Step 5 Plot the second largest number for each week on the epidemic monitoring chart. The line in blue ink in Figure 12.3 is a plot of the upper limit or second largest number, based on the data in Table 12.2. (Note that not all the data plotted in Figure 12.3 are shown in Table 12.2, for reasons of space). This line represents the normal upper limit for the number of cases, or the expected cases of malaria, in the catchment area. It is called the reference line, because it serves as a reference point with which to compare weekly data on malaria cases for the following year.
Step 6 During the following year (in the case of Table 12.2 this is 2003, EC), using a different colour of ink, plot the number of malaria cases seen each week on the epidemic monitoring chart (on which you already have the reference line). Plot the previous week’s data on Monday morning.

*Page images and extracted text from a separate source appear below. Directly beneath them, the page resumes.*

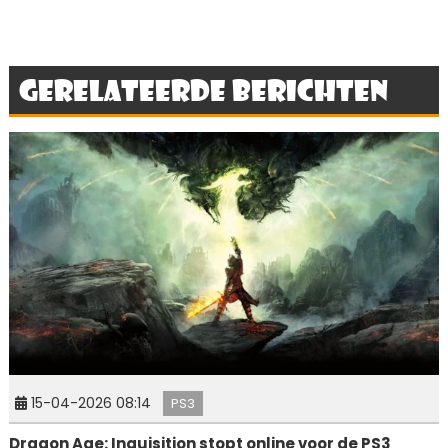
Gerelateerde berichten
15-04-2026 08:14
PS3
Dragon Age: Inquisition stopt online voor de PS3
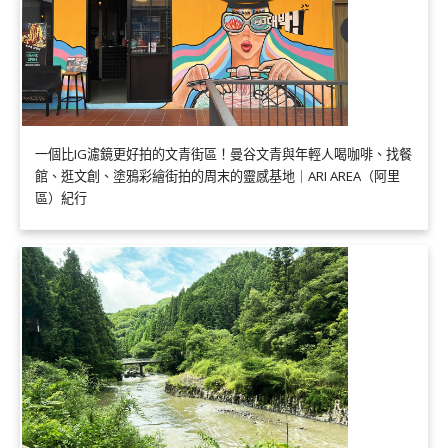
一個比IG濾鏡更好拍的文青街區！曼谷文青與年輕人喝咖啡、找餐
館、逛文創、塗鴉彩繪街拍的周末的靈感基地｜ARI AREA（阿里
區）紀行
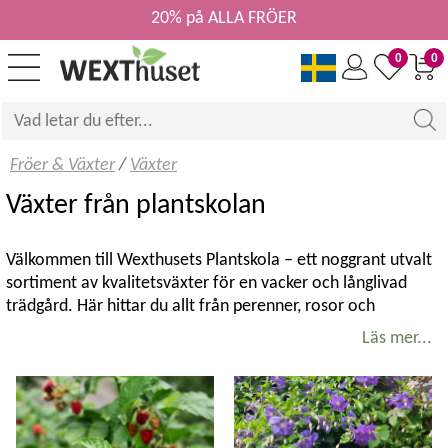
20% på ALLA FRÖER
0
0
Fröer & Växter
/
Växter
Växter från plantskolan
Välkommen till Wexthusets Plantskola – ett noggrant utvalt
sortiment av kvalitetsväxter för en vacker och långlivad
trädgård. Här hittar du allt från perenner, rosor och
klätterväxter till prydnadsbuskar, prydnadsträd samt frukt-
Läs mer...
och bärväxter. Sortimentet varierar under säsongen och
kompletteras löpande med nya sorter och aktuella favoriter.
Kvalitetsväxter för svenska trädgårdar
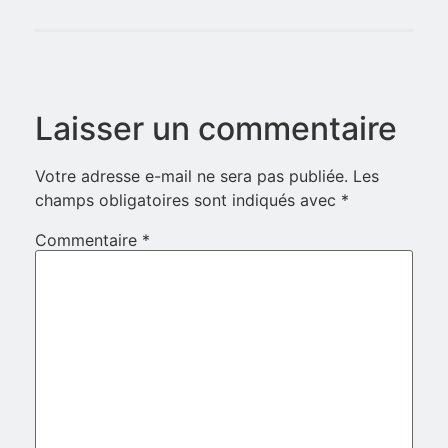
Laisser un commentaire
Votre adresse e-mail ne sera pas publiée.
Les
champs obligatoires sont indiqués avec
*
Commentaire
*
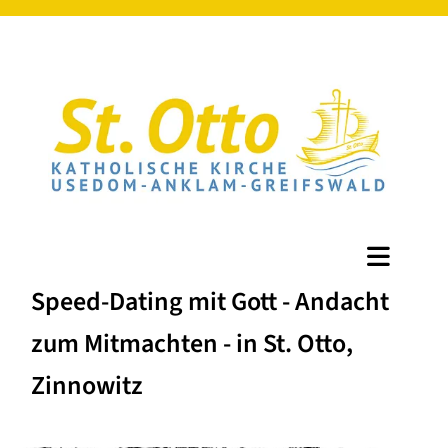
Speed-Dating mit Gott - Andacht
zum Mitmachten - in St. Otto,
Zinnowitz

Step 7 If the number of cases for a particular week in 2003 exceeds the number on the reference line, it indicates the beginning of an epidemic. For example in Table 12.2, in weeks 4, 5 and 6, the number of malaria cases seen are above the reference line. Therefore, by definition, there is an epidemic in these weeks. We say an epidemic has stopped when the weekly number of cases drops below the reference line.
Step 8 After data from all 52 weeks have been plotted for comparison with the reference line, you should draw a new reference line, using the most recent five-year data, to use for the following year. For example in Table 12.2 you would drop the 1998 data, and using the 1999–2003 data, identify a new second largest number for each week. Then using the new second largest number, you would plot the new reference line, against which you would plot data from 2004.